Collected data
....................
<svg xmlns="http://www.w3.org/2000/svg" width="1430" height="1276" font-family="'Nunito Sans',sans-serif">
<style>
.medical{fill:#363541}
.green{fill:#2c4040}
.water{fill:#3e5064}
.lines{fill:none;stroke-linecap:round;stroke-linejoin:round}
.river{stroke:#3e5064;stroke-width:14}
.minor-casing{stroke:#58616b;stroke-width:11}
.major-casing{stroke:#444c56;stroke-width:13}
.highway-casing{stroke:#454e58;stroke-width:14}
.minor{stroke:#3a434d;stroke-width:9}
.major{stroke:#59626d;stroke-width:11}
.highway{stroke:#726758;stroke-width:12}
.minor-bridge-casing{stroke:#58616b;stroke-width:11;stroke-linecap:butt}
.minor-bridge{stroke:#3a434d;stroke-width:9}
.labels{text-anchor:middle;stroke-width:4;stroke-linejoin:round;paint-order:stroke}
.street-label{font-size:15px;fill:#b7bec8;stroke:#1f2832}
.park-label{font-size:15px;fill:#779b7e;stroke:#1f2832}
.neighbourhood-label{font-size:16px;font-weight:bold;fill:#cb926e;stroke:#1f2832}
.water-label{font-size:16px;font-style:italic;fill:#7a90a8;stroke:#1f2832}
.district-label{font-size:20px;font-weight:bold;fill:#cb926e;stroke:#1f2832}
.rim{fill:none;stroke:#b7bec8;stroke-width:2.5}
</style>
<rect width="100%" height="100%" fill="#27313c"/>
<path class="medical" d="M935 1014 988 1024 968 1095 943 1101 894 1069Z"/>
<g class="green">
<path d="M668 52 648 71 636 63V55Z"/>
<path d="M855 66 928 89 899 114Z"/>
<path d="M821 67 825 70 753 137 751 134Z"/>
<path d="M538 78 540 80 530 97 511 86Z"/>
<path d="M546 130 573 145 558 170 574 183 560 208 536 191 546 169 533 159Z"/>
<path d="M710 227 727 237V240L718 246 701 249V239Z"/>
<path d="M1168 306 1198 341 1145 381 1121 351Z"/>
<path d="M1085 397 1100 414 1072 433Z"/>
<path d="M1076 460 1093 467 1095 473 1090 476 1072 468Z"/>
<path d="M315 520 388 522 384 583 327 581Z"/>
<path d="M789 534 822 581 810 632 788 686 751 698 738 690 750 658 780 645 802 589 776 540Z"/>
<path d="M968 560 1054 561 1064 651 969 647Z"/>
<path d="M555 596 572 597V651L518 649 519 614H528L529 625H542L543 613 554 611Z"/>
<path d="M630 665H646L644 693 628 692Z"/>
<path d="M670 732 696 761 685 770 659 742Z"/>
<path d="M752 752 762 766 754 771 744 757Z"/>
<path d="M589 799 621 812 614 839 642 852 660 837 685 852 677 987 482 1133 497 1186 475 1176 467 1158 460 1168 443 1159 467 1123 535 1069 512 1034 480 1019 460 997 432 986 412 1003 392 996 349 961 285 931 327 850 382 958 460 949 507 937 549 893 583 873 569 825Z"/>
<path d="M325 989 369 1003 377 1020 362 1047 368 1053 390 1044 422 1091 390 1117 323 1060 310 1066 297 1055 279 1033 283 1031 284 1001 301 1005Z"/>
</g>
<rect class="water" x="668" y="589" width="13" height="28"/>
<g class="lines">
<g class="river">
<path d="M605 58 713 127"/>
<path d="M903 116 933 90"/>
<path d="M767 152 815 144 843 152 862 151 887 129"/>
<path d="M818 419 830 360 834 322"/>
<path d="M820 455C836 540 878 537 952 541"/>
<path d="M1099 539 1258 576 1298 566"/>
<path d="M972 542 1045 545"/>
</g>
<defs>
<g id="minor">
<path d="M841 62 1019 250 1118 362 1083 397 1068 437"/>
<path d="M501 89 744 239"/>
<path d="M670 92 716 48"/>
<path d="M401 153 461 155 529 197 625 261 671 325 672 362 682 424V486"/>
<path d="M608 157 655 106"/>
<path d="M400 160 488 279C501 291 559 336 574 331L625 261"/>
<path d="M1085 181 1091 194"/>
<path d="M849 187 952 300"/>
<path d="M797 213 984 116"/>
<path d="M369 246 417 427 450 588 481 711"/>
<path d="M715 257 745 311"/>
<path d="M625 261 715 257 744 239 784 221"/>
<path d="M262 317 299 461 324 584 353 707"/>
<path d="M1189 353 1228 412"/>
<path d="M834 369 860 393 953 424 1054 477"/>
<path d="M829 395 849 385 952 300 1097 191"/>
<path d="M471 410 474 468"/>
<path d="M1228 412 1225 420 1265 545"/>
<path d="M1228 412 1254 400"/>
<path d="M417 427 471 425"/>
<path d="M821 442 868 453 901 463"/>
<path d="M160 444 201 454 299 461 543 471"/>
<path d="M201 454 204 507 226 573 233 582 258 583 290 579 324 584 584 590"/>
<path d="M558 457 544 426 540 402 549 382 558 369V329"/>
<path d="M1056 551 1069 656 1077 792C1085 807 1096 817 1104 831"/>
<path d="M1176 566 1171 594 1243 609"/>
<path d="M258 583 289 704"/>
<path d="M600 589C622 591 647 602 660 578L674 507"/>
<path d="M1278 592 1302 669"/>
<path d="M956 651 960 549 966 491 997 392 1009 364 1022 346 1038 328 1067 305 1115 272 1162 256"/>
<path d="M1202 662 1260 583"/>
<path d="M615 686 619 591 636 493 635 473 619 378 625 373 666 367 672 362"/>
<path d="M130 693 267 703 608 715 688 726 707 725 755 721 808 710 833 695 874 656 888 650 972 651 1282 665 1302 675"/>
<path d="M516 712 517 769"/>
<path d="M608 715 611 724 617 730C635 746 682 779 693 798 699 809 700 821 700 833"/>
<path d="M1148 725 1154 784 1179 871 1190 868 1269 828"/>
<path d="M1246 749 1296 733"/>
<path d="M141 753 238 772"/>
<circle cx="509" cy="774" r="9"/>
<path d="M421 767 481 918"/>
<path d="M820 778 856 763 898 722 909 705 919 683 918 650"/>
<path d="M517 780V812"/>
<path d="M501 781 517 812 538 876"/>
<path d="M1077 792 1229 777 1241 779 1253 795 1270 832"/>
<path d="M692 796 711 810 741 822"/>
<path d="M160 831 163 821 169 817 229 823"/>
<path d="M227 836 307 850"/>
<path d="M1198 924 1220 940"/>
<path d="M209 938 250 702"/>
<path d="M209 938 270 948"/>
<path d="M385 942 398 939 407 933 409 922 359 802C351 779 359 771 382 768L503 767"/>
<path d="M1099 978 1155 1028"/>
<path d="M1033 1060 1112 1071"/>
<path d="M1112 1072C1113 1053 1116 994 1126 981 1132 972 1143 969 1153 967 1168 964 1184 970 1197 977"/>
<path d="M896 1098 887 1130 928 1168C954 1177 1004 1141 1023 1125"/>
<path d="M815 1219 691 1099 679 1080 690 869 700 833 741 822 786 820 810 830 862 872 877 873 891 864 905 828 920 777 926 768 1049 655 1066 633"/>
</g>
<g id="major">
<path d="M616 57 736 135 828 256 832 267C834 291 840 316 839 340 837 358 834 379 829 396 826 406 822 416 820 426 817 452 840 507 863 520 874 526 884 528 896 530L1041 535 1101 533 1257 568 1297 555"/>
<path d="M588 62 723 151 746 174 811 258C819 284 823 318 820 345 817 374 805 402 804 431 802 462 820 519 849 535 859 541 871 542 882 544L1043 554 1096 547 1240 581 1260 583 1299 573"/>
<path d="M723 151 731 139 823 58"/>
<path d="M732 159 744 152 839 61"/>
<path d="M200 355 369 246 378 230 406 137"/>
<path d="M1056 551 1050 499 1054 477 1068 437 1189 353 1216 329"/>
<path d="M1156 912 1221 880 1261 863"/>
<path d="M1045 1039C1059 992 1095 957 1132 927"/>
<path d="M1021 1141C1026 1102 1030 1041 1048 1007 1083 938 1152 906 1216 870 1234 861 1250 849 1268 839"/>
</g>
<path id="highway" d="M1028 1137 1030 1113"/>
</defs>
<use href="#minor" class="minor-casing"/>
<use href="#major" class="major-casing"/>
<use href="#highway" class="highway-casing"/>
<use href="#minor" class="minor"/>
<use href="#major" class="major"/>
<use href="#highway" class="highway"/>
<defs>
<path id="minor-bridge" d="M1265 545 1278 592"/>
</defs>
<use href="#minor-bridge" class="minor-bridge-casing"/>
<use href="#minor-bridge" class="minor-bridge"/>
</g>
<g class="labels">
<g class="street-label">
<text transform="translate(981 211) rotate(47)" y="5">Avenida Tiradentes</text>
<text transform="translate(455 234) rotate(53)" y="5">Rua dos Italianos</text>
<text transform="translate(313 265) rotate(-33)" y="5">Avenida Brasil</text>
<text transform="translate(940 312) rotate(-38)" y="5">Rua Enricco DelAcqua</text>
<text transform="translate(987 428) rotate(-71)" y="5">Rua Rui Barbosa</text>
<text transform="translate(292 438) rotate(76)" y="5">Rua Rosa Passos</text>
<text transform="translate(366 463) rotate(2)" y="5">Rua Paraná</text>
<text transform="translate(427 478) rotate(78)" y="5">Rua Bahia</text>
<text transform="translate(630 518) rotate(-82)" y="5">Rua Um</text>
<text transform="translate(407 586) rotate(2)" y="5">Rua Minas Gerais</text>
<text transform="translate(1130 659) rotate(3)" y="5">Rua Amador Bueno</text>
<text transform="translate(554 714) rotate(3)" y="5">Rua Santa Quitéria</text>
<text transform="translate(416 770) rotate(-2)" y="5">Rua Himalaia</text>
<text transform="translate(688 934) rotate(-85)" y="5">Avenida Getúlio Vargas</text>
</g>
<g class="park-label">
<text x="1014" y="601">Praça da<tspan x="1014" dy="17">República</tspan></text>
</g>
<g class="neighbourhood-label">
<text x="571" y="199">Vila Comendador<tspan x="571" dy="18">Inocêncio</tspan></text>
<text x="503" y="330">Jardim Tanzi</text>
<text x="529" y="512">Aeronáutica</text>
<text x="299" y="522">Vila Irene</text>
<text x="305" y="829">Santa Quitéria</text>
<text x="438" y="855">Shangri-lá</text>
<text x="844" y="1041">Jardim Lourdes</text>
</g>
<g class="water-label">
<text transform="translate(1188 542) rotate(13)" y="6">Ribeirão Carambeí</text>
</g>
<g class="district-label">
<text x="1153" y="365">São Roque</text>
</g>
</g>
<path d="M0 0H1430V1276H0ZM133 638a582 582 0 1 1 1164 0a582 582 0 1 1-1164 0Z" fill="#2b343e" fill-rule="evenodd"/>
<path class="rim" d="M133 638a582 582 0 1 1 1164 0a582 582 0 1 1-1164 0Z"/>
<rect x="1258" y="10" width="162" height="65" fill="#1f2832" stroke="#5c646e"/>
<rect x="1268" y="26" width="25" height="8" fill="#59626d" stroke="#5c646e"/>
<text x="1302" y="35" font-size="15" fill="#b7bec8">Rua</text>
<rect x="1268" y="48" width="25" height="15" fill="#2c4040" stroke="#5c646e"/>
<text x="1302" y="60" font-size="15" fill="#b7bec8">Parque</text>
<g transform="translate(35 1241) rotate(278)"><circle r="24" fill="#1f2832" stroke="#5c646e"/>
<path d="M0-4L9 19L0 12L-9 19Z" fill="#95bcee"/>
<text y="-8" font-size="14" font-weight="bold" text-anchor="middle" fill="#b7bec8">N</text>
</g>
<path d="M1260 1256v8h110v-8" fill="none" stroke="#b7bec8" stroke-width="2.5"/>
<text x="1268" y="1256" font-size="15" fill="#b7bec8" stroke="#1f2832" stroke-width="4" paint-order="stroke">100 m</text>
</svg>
....................
**Task instructions**
Please copy every line from the entries that includes the word "lines".

**Exercise result**
.lines{fill:none;stroke-linecap:round;stroke-linejoin:round}
<g class="lines">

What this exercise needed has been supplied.